* [Aim of the exercise]
Each entry below must come back exactly as written, without its pictures.

* [Dataset content]

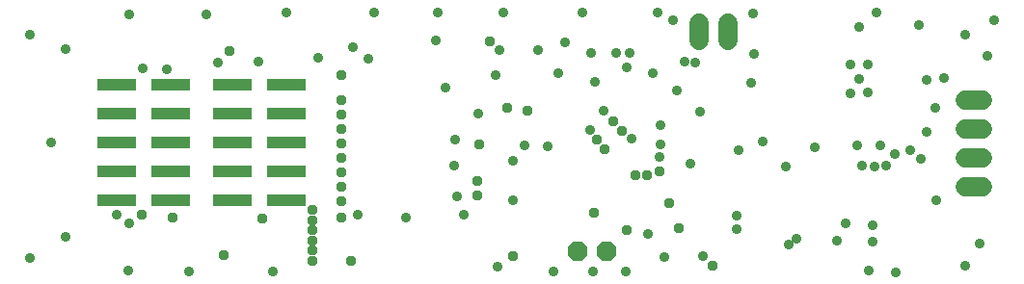
<source format=gbs>
G04 EAGLE Gerber RS-274X export*
G75*
%MOMM*%
%FSLAX34Y34*%
%LPD*%
%INSoldermask Bottom*%
%IPPOS*%
%AMOC8*
5,1,8,0,0,1.08239X$1,22.5*%
G01*
G04 Define Apertures*
%ADD10C,1.727200*%
%ADD11R,3.503200X1.053200*%
%ADD12P,1.8695X8X22.5*%
%ADD13C,0.909600*%
%ADD14C,0.959600*%
D10*
X845820Y85700D02*
X830580Y85700D01*
X830580Y111100D02*
X845820Y111100D01*
X845820Y136500D02*
X830580Y136500D01*
X830580Y161900D02*
X845820Y161900D01*
X622300Y214630D02*
X622300Y229870D01*
X596900Y229870D02*
X596900Y214630D01*
D11*
X234300Y175800D03*
X187300Y175800D03*
X187300Y150400D03*
X187300Y125000D03*
X187300Y99600D03*
X187300Y74200D03*
X234300Y150400D03*
X234300Y125000D03*
X234300Y99600D03*
X234300Y74200D03*
X132700Y175800D03*
X85700Y175800D03*
X85700Y150400D03*
X85700Y125000D03*
X85700Y99600D03*
X85700Y74200D03*
X132700Y150400D03*
X132700Y125000D03*
X132700Y99600D03*
X132700Y74200D03*
D12*
X490220Y29210D03*
X515620Y29210D03*
D13*
X725170Y53975D03*
D14*
X608330Y16510D03*
X445770Y152400D03*
X412750Y213388D03*
D13*
X501650Y203200D03*
X597290Y151560D03*
X390525Y61595D03*
X382270Y127000D03*
X642620Y177165D03*
X292735Y208915D03*
X262255Y199390D03*
X306070Y198755D03*
X729615Y193675D03*
X744855Y193675D03*
X744855Y168910D03*
X729615Y168275D03*
X737235Y180340D03*
X751205Y103505D03*
X749300Y37465D03*
X673100Y103505D03*
X652780Y125730D03*
X464185Y121285D03*
X631825Y118110D03*
X737235Y226695D03*
X473075Y186055D03*
X455295Y205740D03*
X468630Y11430D03*
X600075Y24765D03*
X566420Y24130D03*
X675640Y34925D03*
X745490Y12065D03*
X551815Y44450D03*
X417830Y184150D03*
X402590Y150495D03*
X563245Y123190D03*
X556260Y186055D03*
X577215Y170180D03*
X533400Y191135D03*
X535940Y203835D03*
X593725Y194945D03*
X584200Y195580D03*
X563245Y139700D03*
X782320Y118110D03*
X796925Y133985D03*
X796925Y179705D03*
X791845Y110490D03*
X735330Y122555D03*
X756285Y121920D03*
X739775Y104775D03*
X761365Y104775D03*
X749300Y52070D03*
X803910Y155575D03*
X789940Y227965D03*
X574040Y232410D03*
X645160Y202565D03*
X805180Y73660D03*
X811530Y181610D03*
X830580Y219710D03*
X849630Y200660D03*
X855980Y232410D03*
X830580Y16510D03*
X843280Y35560D03*
X365760Y214630D03*
X374015Y172720D03*
X419735Y15240D03*
X297180Y61595D03*
X339090Y59055D03*
X384175Y77470D03*
X381635Y104140D03*
X96520Y237490D03*
X164465Y237490D03*
X234315Y238760D03*
X311150Y238760D03*
X367665Y238760D03*
X424815Y239395D03*
X494030Y239395D03*
X560070Y239395D03*
X532765Y11430D03*
X682625Y40005D03*
X174625Y194945D03*
X209550Y196215D03*
X129540Y189230D03*
X108585Y189865D03*
X95885Y12065D03*
X148590Y11430D03*
X96520Y53975D03*
X85090Y60960D03*
X222250Y11430D03*
X433070Y73660D03*
X433705Y108585D03*
X443865Y122555D03*
X752475Y238760D03*
X644525Y238125D03*
X769620Y10795D03*
X589280Y106045D03*
X503555Y11430D03*
X8890Y22860D03*
X8890Y219710D03*
X40640Y207010D03*
X40640Y41910D03*
X27940Y124460D03*
X768350Y114300D03*
X698500Y120650D03*
X478790Y213200D03*
D14*
X107315Y60960D03*
X213360Y57785D03*
X184150Y205105D03*
X401955Y78105D03*
X428625Y155575D03*
X282575Y161925D03*
X282575Y149225D03*
X282575Y136525D03*
X282575Y123825D03*
X282575Y111125D03*
X282575Y98425D03*
X282575Y85725D03*
X282575Y73025D03*
X282575Y184150D03*
X282575Y58420D03*
X541020Y95885D03*
X533083Y47943D03*
X403860Y123190D03*
X507365Y127635D03*
X401955Y90805D03*
X513715Y118745D03*
D13*
X505400Y177860D03*
D14*
X257175Y29845D03*
D13*
X537845Y128270D03*
D14*
X257175Y47625D03*
D13*
X513080Y153035D03*
D14*
X257175Y38735D03*
X257175Y65405D03*
X521335Y143510D03*
X257175Y56515D03*
X528955Y135255D03*
D13*
X561975Y111760D03*
X717550Y38100D03*
D14*
X551180Y95885D03*
X579120Y49530D03*
D13*
X629920Y60325D03*
X629920Y48895D03*
X421640Y206375D03*
X501015Y135890D03*
X523875Y203200D03*
D14*
X561975Y99060D03*
X179070Y26035D03*
X134620Y58420D03*
X433705Y24765D03*
X290830Y20320D03*
X504825Y62865D03*
X257175Y20955D03*
X570230Y71120D03*
M02*

</source>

* [Reply to the exercise]
<source format=gbs>
G04 EAGLE Gerber RS-274X export*
G75*
%MOMM*%
%FSLAX34Y34*%
%LPD*%
%INSoldermask Bottom*%
%IPPOS*%
%AMOC8*
5,1,8,0,0,1.08239X$1,22.5*%
G01*
G04 Define Apertures*
%ADD10C,1.727200*%
%ADD11R,3.503200X1.053200*%
%ADD12P,1.8695X8X22.5*%
%ADD13C,0.909600*%
%ADD14C,0.959600*%
D10*
X845820Y85700D02*
X830580Y85700D01*
X830580Y111100D02*
X845820Y111100D01*
X845820Y136500D02*
X830580Y136500D01*
X830580Y161900D02*
X845820Y161900D01*
X622300Y214630D02*
X622300Y229870D01*
X596900Y229870D02*
X596900Y214630D01*
D11*
X234300Y175800D03*
X187300Y175800D03*
X187300Y150400D03*
X187300Y125000D03*
X187300Y99600D03*
X187300Y74200D03*
X234300Y150400D03*
X234300Y125000D03*
X234300Y99600D03*
X234300Y74200D03*
X132700Y175800D03*
X85700Y175800D03*
X85700Y150400D03*
X85700Y125000D03*
X85700Y99600D03*
X85700Y74200D03*
X132700Y150400D03*
X132700Y125000D03*
X132700Y99600D03*
X132700Y74200D03*
D12*
X490220Y29210D03*
X515620Y29210D03*
D13*
X725170Y53975D03*
D14*
X608330Y16510D03*
X445770Y152400D03*
X412750Y213388D03*
D13*
X501650Y203200D03*
X597290Y151560D03*
X390525Y61595D03*
X382270Y127000D03*
X642620Y177165D03*
X292735Y208915D03*
X262255Y199390D03*
X306070Y198755D03*
X729615Y193675D03*
X744855Y193675D03*
X744855Y168910D03*
X729615Y168275D03*
X737235Y180340D03*
X751205Y103505D03*
X749300Y37465D03*
X673100Y103505D03*
X652780Y125730D03*
X464185Y121285D03*
X631825Y118110D03*
X737235Y226695D03*
X473075Y186055D03*
X455295Y205740D03*
X468630Y11430D03*
X600075Y24765D03*
X566420Y24130D03*
X675640Y34925D03*
X745490Y12065D03*
X551815Y44450D03*
X417830Y184150D03*
X402590Y150495D03*
X563245Y123190D03*
X556260Y186055D03*
X577215Y170180D03*
X533400Y191135D03*
X535940Y203835D03*
X593725Y194945D03*
X584200Y195580D03*
X563245Y139700D03*
X782320Y118110D03*
X796925Y133985D03*
X796925Y179705D03*
X791845Y110490D03*
X735330Y122555D03*
X756285Y121920D03*
X739775Y104775D03*
X761365Y104775D03*
X749300Y52070D03*
X803910Y155575D03*
X789940Y227965D03*
X574040Y232410D03*
X645160Y202565D03*
X805180Y73660D03*
X811530Y181610D03*
X830580Y219710D03*
X849630Y200660D03*
X855980Y232410D03*
X830580Y16510D03*
X843280Y35560D03*
X365760Y214630D03*
X374015Y172720D03*
X419735Y15240D03*
X297180Y61595D03*
X339090Y59055D03*
X384175Y77470D03*
X381635Y104140D03*
X96520Y237490D03*
X164465Y237490D03*
X234315Y238760D03*
X311150Y238760D03*
X367665Y238760D03*
X424815Y239395D03*
X494030Y239395D03*
X560070Y239395D03*
X532765Y11430D03*
X682625Y40005D03*
X174625Y194945D03*
X209550Y196215D03*
X129540Y189230D03*
X108585Y189865D03*
X95885Y12065D03*
X148590Y11430D03*
X96520Y53975D03*
X85090Y60960D03*
X222250Y11430D03*
X433070Y73660D03*
X433705Y108585D03*
X443865Y122555D03*
X752475Y238760D03*
X644525Y238125D03*
X769620Y10795D03*
X589280Y106045D03*
X503555Y11430D03*
X8890Y22860D03*
X8890Y219710D03*
X40640Y207010D03*
X40640Y41910D03*
X27940Y124460D03*
X768350Y114300D03*
X698500Y120650D03*
X478790Y213200D03*
D14*
X107315Y60960D03*
X213360Y57785D03*
X184150Y205105D03*
X401955Y78105D03*
X428625Y155575D03*
X282575Y161925D03*
X282575Y149225D03*
X282575Y136525D03*
X282575Y123825D03*
X282575Y111125D03*
X282575Y98425D03*
X282575Y85725D03*
X282575Y73025D03*
X282575Y184150D03*
X282575Y58420D03*
X541020Y95885D03*
X533083Y47943D03*
X403860Y123190D03*
X507365Y127635D03*
X401955Y90805D03*
X513715Y118745D03*
D13*
X505400Y177860D03*
D14*
X257175Y29845D03*
D13*
X537845Y128270D03*
D14*
X257175Y47625D03*
D13*
X513080Y153035D03*
D14*
X257175Y38735D03*
X257175Y65405D03*
X521335Y143510D03*
X257175Y56515D03*
X528955Y135255D03*
D13*
X561975Y111760D03*
X717550Y38100D03*
D14*
X551180Y95885D03*
X579120Y49530D03*
D13*
X629920Y60325D03*
X629920Y48895D03*
X421640Y206375D03*
X501015Y135890D03*
X523875Y203200D03*
D14*
X561975Y99060D03*
X179070Y26035D03*
X134620Y58420D03*
X433705Y24765D03*
X290830Y20320D03*
X504825Y62865D03*
X257175Y20955D03*
X570230Y71120D03*
M02*

</source>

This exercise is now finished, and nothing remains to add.